MONTREAL -- Several members of the Montreal Canadiens felt the first two periods of Game 4 of this Eastern Conference Semifinal series were among the worst they've played during the postseason.
The Pittsburgh Penguins held the Canadiens to just nine shots through 40 minutes Thursday night at Bell Centre, but Montreal goaltender Jaroslav Halak kept his team afloat and enabled an improbable comeback victory.
"It was huge. He gave us that opportunity to come back and win," defenseman Josh Gorges said. "We were flat. We got the first goal, which was great, but after they scored we kind of sat back and we didn't respond. Mentally, we were off. We weren't making crisp passes and we were off with our forecheck and getting beat. But Jaro did his job -- he stood on his head and we responded in a positive way in the third period."
After the Canadiens scored the first goal, the Penguins answered less than a minute later and dominated through the end of two periods. After Halak yielded the go-ahead goal -- a power-play tally that went off Chris Kunitz's skate -- he was particularly stout in the moments which followed.
The Penguins were carrying the play and causing all sorts of problems for the skaters in front of Halak. Montreal's new favorite son had to make multiple saves on Penguins who broke in alone on him before the first period was out. Instead of Pittsburgh building an insurmountable advantage, Halak kept Montreal in it.
"They hung around. If you look at it, that is probably the difference," Pittsburgh captain Sidney Crosby said. "But you can always analyze different things when you lose. There's not much difference or much margin for error."
Added Montreal forward Tom Pyatt: "That was another huge performance by him. I think those first two periods were probably the worst two periods of the series and maybe the whole playoffs. We had nine shots after two periods, and that's just unacceptable."
Once Montreal did gain the lead in the third period, Halak had to make two huge saves on two of the best players in the world to seal the victory. With Mathieu Darche in the penalty box, the puck squirted to Halak's right and onto Crosby's stick. Halak hurled himself into the path of the puck and drew a raucous ovation from the Bell Centre faithful.
"I just see the loose puck over there, and I just tried to get there as soon as I could," Halak said. "It was a good thing he didn't put it upstairs."
Added Darche: "I should probably go give Jaro a kiss. He saved me when I was in the box."
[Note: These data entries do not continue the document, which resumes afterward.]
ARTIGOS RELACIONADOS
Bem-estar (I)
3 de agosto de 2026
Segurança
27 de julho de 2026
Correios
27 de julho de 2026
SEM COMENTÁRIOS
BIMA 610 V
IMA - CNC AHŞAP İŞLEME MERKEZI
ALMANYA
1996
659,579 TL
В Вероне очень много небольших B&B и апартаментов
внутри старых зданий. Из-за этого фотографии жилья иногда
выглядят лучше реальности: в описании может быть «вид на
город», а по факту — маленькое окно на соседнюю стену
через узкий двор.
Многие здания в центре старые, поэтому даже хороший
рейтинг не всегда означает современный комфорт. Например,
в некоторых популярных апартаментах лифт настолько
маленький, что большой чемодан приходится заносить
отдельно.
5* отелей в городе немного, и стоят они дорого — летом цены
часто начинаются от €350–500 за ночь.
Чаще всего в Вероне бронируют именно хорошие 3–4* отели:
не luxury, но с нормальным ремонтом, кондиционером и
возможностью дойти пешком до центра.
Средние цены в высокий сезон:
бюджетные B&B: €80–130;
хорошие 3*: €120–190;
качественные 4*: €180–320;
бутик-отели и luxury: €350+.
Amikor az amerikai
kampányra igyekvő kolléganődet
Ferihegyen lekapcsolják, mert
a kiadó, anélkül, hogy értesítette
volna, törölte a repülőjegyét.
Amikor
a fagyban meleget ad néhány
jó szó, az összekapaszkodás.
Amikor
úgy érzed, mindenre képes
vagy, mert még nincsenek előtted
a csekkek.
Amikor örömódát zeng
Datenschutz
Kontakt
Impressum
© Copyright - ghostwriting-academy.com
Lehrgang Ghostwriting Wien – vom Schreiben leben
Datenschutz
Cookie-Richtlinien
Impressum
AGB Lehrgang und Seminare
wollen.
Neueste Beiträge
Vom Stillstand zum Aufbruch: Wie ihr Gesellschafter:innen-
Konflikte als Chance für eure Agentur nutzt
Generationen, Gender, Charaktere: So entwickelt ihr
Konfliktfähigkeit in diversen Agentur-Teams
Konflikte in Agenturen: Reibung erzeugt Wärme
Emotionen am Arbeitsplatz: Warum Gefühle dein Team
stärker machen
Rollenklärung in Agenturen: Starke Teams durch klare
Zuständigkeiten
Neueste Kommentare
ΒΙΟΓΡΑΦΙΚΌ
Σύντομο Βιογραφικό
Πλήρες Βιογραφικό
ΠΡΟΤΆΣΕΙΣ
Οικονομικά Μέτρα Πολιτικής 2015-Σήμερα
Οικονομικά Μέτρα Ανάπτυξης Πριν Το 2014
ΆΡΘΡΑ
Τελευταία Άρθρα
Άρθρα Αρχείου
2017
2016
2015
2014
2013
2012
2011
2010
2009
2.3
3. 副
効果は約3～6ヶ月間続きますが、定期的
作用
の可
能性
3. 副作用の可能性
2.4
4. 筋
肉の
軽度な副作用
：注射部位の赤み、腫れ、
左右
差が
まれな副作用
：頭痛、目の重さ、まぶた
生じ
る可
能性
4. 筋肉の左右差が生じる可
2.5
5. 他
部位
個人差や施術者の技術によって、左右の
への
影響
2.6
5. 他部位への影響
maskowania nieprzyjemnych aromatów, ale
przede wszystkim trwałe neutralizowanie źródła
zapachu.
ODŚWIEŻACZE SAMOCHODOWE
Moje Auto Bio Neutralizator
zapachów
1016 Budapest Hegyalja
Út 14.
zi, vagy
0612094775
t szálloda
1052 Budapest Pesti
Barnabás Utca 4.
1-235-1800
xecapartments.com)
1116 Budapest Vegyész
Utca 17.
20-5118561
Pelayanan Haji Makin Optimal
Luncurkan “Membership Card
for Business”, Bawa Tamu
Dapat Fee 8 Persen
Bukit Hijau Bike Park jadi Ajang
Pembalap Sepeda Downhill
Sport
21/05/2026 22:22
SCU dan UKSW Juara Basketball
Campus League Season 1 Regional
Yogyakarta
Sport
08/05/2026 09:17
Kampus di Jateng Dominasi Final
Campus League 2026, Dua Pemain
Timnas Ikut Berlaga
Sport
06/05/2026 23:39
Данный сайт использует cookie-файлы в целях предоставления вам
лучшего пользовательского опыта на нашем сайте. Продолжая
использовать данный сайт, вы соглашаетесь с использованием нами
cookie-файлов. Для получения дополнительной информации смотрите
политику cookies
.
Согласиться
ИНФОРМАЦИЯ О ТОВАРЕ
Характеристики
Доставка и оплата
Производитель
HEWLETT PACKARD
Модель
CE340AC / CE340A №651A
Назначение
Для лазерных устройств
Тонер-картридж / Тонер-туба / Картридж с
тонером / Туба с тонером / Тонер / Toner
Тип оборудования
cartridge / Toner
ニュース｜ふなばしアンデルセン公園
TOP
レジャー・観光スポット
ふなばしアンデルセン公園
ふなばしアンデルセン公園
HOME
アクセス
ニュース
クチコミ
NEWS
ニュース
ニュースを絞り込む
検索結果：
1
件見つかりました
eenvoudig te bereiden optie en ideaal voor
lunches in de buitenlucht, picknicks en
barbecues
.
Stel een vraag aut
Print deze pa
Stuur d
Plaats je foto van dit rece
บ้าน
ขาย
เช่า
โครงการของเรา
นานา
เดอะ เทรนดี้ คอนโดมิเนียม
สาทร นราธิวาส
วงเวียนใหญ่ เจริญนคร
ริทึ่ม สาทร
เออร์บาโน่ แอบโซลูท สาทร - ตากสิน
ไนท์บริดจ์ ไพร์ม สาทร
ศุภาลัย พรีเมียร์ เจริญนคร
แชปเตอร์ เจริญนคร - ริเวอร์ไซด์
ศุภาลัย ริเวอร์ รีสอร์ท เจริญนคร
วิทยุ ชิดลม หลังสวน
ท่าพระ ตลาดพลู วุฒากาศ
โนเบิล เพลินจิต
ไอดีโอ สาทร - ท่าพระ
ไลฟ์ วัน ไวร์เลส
Later in the period Crosby sent a pass to Evgeni Malkin, who broke in alone on Halak. Gorges dove and made contact with Malkin, but probably not enough to alter his shot. Halak calmly turned aside Pittsburgh's last great chance to level the score.
"There were a couple of guys chasing, so that probably put a little bit of pressure on him," Halak said. "He just shot it and I was there. It was a good thing."
This Game 4 was quite different for Halak than the one in the previous series against the Washington Capitals. After getting pulled in Game 3, he watched from the bench as Jacques Martin decided to start Carey Price.
Martin went back to Halak for Game 5 against Washington, and a tale that will be told in this province for decades to come began. Halak stopped 131 of 134 shots in the final three games of the series to carry Montreal to victory.
After a rough Game 1 of this series, Halak has responded with three more solid performances. He's allowed only four goals in the three games as Montreal has evened the series at two games each.
"Everybody has a job on this team, and that's why this is a team. We have to have the five plus me," Halak said. "We showed [character] already in the first round when we were down 3-1 and even tonight we were down 2-1 going into the third. We showed a lot of character. It was a huge game -- being down 3-1 or tied 2-2 is a big difference."